Frequently asked questions
Is the URL I paste sent to a server?
What are the parts of a URL?
Why does the port show as default for some URLs?
What is the difference between host and hostname?
How are repeated query parameters handled?
Does it decode percent-encoded characters in query values?
Why do I get an invalid URL error?
Can it parse non-web schemes like mailto or ftp?
About URL Parser
This tool uses the native URL and URLSearchParams APIs built into your browser, so the results match exactly how a browser, a fetch call, or a server framework would interpret the address. It shows the scheme and full protocol, any username and password embedded in the authority, the host and hostname, the port (or a note that the default for the scheme applies), the pathname, the computed origin, and the hash fragment. The query string is broken out into a clean table of key and value pairs, with each value individually copyable, which is far quicker than hunting through a wall of ampersands and equals signs.
Everything runs locally in your browser. The URL you paste is never uploaded, logged, or sent to any server, so it is safe to inspect links that contain access tokens, session identifiers, signed parameters, or other sensitive query values. Developers reach for a URL parser when debugging redirects, OAuth callback URLs, tracking-parameter soup from marketing campaigns, API endpoints with many query options, or deep links in mobile apps.
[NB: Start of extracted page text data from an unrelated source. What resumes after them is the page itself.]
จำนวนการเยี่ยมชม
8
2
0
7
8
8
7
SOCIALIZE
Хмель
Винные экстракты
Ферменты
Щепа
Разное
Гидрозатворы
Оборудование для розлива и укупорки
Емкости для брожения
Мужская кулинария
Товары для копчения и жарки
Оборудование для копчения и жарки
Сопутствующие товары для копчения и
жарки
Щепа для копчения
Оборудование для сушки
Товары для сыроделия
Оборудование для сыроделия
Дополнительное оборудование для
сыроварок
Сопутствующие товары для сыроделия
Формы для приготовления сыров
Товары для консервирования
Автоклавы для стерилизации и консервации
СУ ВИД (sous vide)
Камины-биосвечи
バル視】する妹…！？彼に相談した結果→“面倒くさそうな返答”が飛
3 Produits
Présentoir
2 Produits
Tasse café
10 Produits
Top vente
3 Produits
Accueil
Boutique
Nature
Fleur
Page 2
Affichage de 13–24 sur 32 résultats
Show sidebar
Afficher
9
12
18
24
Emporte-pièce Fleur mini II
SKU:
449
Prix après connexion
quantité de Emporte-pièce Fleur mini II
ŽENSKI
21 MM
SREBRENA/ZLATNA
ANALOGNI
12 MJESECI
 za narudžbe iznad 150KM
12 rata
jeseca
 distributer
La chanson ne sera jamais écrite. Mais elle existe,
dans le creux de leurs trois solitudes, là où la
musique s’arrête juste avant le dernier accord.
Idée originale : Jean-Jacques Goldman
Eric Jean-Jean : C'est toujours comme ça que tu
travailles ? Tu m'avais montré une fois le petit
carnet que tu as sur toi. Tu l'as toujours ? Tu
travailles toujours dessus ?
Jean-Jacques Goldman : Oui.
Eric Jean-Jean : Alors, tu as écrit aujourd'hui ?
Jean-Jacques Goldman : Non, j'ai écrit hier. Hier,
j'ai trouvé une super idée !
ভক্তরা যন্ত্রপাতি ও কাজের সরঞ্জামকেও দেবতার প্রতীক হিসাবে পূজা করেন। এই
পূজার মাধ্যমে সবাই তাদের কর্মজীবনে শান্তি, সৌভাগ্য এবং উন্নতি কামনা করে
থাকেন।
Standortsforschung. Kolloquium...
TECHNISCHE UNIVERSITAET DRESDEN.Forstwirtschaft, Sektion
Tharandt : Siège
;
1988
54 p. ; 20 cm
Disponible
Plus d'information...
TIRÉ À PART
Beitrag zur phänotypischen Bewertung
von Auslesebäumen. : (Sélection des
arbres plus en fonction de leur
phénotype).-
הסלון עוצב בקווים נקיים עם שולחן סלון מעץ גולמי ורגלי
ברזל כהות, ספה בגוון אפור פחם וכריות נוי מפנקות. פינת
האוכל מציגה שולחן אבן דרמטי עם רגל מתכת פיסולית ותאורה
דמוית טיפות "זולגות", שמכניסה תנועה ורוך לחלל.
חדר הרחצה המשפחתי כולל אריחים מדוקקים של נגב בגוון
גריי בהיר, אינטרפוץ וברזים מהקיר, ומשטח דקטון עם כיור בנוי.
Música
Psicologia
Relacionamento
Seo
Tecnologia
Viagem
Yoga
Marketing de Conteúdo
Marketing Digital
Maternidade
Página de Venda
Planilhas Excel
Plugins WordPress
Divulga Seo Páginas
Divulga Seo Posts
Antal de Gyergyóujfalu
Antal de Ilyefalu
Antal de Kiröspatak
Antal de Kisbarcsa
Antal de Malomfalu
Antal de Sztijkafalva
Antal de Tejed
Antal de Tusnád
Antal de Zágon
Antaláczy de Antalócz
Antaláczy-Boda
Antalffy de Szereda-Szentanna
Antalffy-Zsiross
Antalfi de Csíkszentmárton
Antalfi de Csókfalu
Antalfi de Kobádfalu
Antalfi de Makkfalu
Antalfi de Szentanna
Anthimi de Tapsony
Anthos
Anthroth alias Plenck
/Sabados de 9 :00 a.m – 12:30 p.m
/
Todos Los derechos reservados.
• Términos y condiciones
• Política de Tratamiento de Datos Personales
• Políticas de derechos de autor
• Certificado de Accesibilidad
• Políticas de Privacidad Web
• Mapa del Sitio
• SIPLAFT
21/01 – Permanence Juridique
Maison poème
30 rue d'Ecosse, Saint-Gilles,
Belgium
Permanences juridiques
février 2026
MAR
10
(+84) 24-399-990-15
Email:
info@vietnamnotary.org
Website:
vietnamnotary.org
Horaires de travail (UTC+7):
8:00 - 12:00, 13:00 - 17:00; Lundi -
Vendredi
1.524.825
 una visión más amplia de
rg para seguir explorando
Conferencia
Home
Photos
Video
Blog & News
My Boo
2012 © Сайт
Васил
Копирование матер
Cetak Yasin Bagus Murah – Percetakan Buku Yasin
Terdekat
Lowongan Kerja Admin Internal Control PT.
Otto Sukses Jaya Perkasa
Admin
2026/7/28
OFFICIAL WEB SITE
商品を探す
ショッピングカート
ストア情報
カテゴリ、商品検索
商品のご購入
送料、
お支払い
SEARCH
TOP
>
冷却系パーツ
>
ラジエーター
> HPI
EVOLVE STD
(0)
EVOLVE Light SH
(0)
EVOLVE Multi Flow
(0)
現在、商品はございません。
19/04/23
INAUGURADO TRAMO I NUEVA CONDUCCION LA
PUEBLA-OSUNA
If the input is not a valid absolute URL, the tool shows a clear error rather than guessing.
The URL standard nobody agreed on for decades
URLs were first formalised by Tim Berners-Lee in RFC 1738 back in 1994, but for years afterwards every browser, library, and language parsed them slightly differently. Edge cases such as backslashes, leading and trailing whitespace, oddly placed colons, and percent-encoding in the host caused real security bugs, because a parser on the server and a parser in the browser could disagree about which host a URL actually pointed to. Attackers exploited those disagreements to slip past URL allow-lists and trigger server-side request forgery.
To end the chaos, the WHATWG published the URL Standard, a living specification that defines parsing as a precise state machine rather than a loose grammar. Crucially, the spec was written to describe what browsers actually do, including their quirks, so that the algorithm is interoperable by construction. The URL and URLSearchParams classes exposed to JavaScript implement this exact algorithm, which is why this tool's output matches what your browser's address bar and fetch calls see.
One subtle detail the standard nails down is the difference between special schemes (http, https, ws, wss, ftp, file) and everything else. Special schemes get extra normalisation, such as lowercasing the host and resolving the default port, while non-special schemes are treated more literally. That distinction explains why an https URL and a custom myapp URL with the same text after the colon can be parsed into quite different component values.